A PF deflagrou a Operação Compliance Zero, que já resultou em quebras de sigilo, apreensões e acesso a dados criptografados do celular de Vorcaro. O caso ganhou complexidade com menções a conexões políticas, incluindo encontros com autoridades e consultorias prestadas por ex-integrantes do governo.

Enquanto o PT minimiza o “dano colateral” como residual, um dirigente resumiu a visão interna: “Do lado de cá é residual. Do lado de lá é o sistema nervoso central”, referindo-se ao potencial de desestabilização no Centrão, que controla pautas chave no Congresso e alianças governistas.

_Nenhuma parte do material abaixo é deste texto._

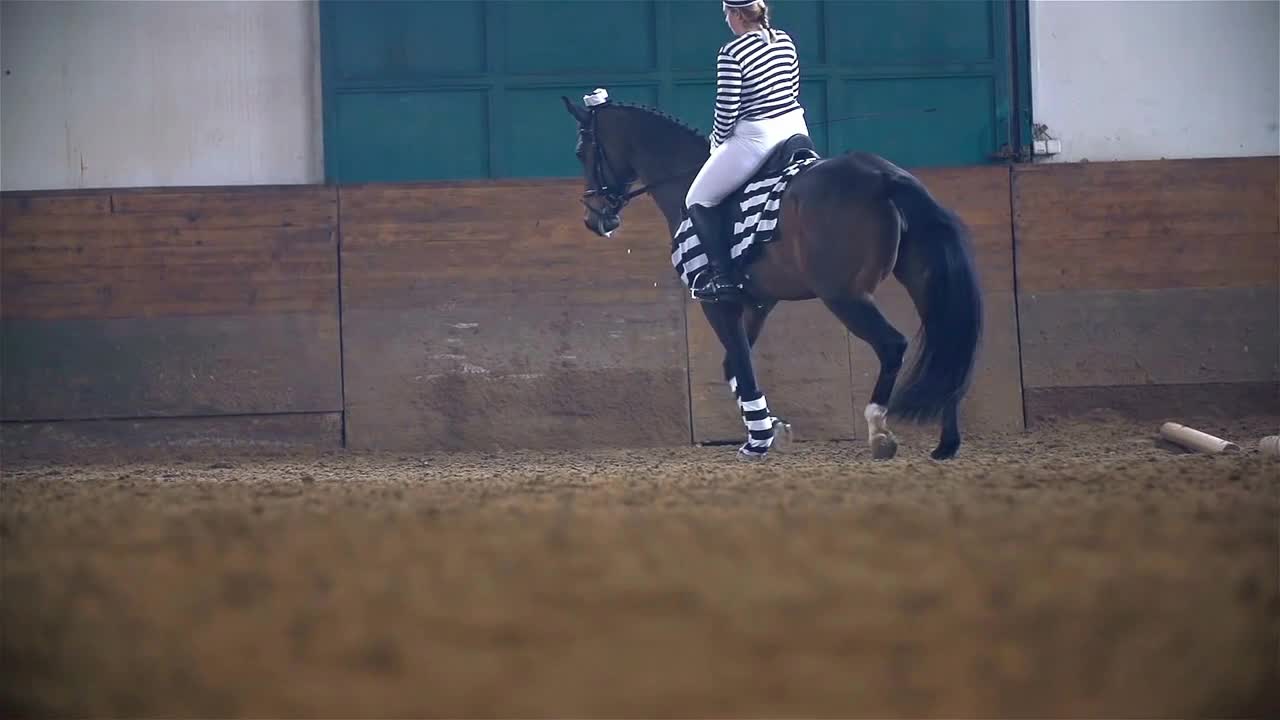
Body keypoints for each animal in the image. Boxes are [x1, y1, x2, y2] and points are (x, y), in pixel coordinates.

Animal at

A estratégia petista parece ser posicionar o episódio como problema alheio, evitando que contamine diretamente a imagem do partido em ano eleitoral.

O governo Lula tem se distanciado publicamente das investigações, reforçando apoio às ações do Banco Central e da PF, enquanto oposição tenta ligar o caso a figuras do PT (como ex-ministros e senadores mencionados em reportagens).

CVM também criou grupo de trabalho para analisar o caso Master e Reag, ampliando o escrutínio regulatório.